- AUFGABENSTELLUNG
1) Übertragen Sie aus dem Text über Wolfgang Uwe Eckart den folgenden Satz ins Englische: „Das Studium der Medizin, Geschichte und Philosophie in Münster lieferte für diese Fragestellung eine breite Grundausbildung.“
2) Schreiben Sie aus dem Text über Wolfgang Uwe Eckart einen Abschnitt wortgetreu ab. Setzen Sie bei den Worten „Eckart wandte sich“ ein und enden Sie nach „breiteren Publikum zugänglich gemacht.“.
3) Führen Sie den Text über Wolfgang Uwe Eckart im Anschluss an seinen letzten Satz weiter.
┌─ TEXTABSCHNITT
Gelungene Medizingeschichte ist nie nur die Erforschung des Vergangenen, sondern bringt unweigerlich auch eine aktuelle Standortbestimmung mit sich: Wie hat sich das Verhältnis zu den Patienten verändert, was macht das Selbstverständnis der Ärzte aus, welche gesellschaftliche Funktion nimmt die Medizin in ihrer jeweiligen Epoche ein? Wolfgang Uwe Eckart, 1952 im westfälischen Schwelm geboren, hat sich Zeit seines Berufslebens gefragt, welche Bedeutung seine Befunde und Erkenntnisse für die Medizin und Medizinethik der Gegenwart haben und wie sie fruchtbringend wirksam sein können.

Das Studium der Medizin, Geschichte und Philosophie in Münster lieferte für diese Fragestellung eine breite Grundausbildung. Nach Promotion und Approbation als Arzt beschäftigte sich Eckart am Münsteraner Institut für Theorie und Geschichte der Medizin zunächst mit der Heilkunde in Renaissance und früher Neuzeit. Auf die 1988 angenommene Professur in Medizingeschichte an der Medizinischen Hochschule Hannover folgte 1992 die Berufung zum Direktor des Instituts für Geschichte der Medizin an der Universität Heidelberg, wo er bis zu seiner Emeritierung 2017 tätig war.

Kollegen heben besonders seine Verdienste um die Kolonialgeschichte hervor

Eckart wandte sich zunehmend auch jenen Bereichen der Medizin zu, in denen es weniger um heroische Selbstversuche, waghalsige Operationen oder sensationelle Behandlungsfortschritte ging, sondern um die Schattenseiten der Heilkunde. Kollegen heben besonders seine Verdienste um die Kolonialgeschichte hervor. Wie rabiat Ärzte und medizinisches Personal mit Menschen in unterworfenen Gebieten in Afrika, Asien und Südamerika umgingen und welches Weltbild dahinter stand, hat Eckart durch seine Arbeiten einem breiteren Publikum zugänglich gemacht.
└─
┌─ ZEILENAUSZÜGE
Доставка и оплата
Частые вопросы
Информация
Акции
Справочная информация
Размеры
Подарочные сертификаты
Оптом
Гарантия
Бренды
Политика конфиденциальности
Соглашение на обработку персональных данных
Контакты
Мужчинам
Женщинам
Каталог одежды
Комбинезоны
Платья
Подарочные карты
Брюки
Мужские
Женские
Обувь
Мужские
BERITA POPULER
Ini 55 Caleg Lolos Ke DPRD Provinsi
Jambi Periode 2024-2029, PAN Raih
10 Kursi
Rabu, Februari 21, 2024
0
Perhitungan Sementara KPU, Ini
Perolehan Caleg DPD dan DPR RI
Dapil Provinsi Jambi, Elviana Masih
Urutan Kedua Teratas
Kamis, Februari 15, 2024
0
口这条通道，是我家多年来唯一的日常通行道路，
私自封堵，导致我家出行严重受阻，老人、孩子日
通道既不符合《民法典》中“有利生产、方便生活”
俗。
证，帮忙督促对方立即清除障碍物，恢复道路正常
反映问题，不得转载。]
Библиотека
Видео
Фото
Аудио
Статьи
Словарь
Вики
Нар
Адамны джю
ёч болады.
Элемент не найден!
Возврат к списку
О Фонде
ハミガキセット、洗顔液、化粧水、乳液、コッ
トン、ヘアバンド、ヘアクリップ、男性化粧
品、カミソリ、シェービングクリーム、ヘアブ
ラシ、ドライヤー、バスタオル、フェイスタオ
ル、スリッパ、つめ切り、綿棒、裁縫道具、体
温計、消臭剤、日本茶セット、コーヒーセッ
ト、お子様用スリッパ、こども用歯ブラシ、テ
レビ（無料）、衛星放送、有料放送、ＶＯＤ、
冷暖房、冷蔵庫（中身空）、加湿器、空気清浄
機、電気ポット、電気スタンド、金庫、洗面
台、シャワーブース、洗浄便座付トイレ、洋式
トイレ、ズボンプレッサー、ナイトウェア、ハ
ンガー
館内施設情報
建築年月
└─
- ANTWORTEN
1) Studying medicine, history and philosophy in Münster provided a broad foundational education for this line of inquiry.

2)
Eckart wandte sich zunehmend auch jenen Bereichen der Medizin zu, in denen es weniger um heroische Selbstversuche, waghalsige Operationen oder sensationelle Behandlungsfortschritte ging, sondern um die Schattenseiten der Heilkunde. Kollegen heben besonders seine Verdienste um die Kolonialgeschichte hervor. Wie rabiat Ärzte und medizinisches Personal mit Menschen in unterworfenen Gebieten in Afrika, Asien und Südamerika umgingen und welches Weltbild dahinter stand, hat Eckart durch seine Arbeiten einem breiteren Publikum zugänglich gemacht.

3)
Groß war auch Eckarts Engagement für die Erforschung der Geschichte wissenschaftlicher Institutionen sowie der Medizin während der Zeit des Nationalsozialismus. An vielen Stellen und zu verschiedenen Gelegenheiten hat sich der Medizinhistoriker immer wieder dafür stark gemacht und entsprechende Projekte eingefordert - obwohl er wusste, dass "man sich keine Freunde damit macht", wie sich Weggefährten erinnern. Doch ob es um die Geschichte der Deutschen Akademie der Naturforscher Leopoldina ging, die eigene Fakultät in Heidelberg oder andere Institutionen - Wolfgang U. Eckart wollte wissen, wieso sich Ärzte, Wissenschaftler und andere Intellektuelle vor den Karren der braunen Machthaber haben spannen lassen. Dass die grausamen Auswüchse, die unter dem Stichwort "NS-Medizin" bekannt wurden, den Ärzten keineswegs nur von den politischen Herrschern aufgezwungen worden waren, kam dabei ebenso zutage wie das pervertierte Menschenbild mancher Doktoren unter dem Hakenkreuz.

Eckart wollte Geschichte, besonders die Medizingeschichte, über die Fachwelt hinaus vermitteln und nahm dazu auch rege Anteil an öffentlichen Debatten. Er schrieb Gastbeiträge und Rezensionen für Tages- und Wochenzeitungen, auch für die Süddeutsche Zeitung war er immer wieder tätig. Eckart setzte sich dafür ein, den Lehren aus der Medizingeschichte Gehör zu verschaffen. Am Montag ist er nach langer, schwer Krankheit im Alter von 69 Jahren in Heidelberg gestorben.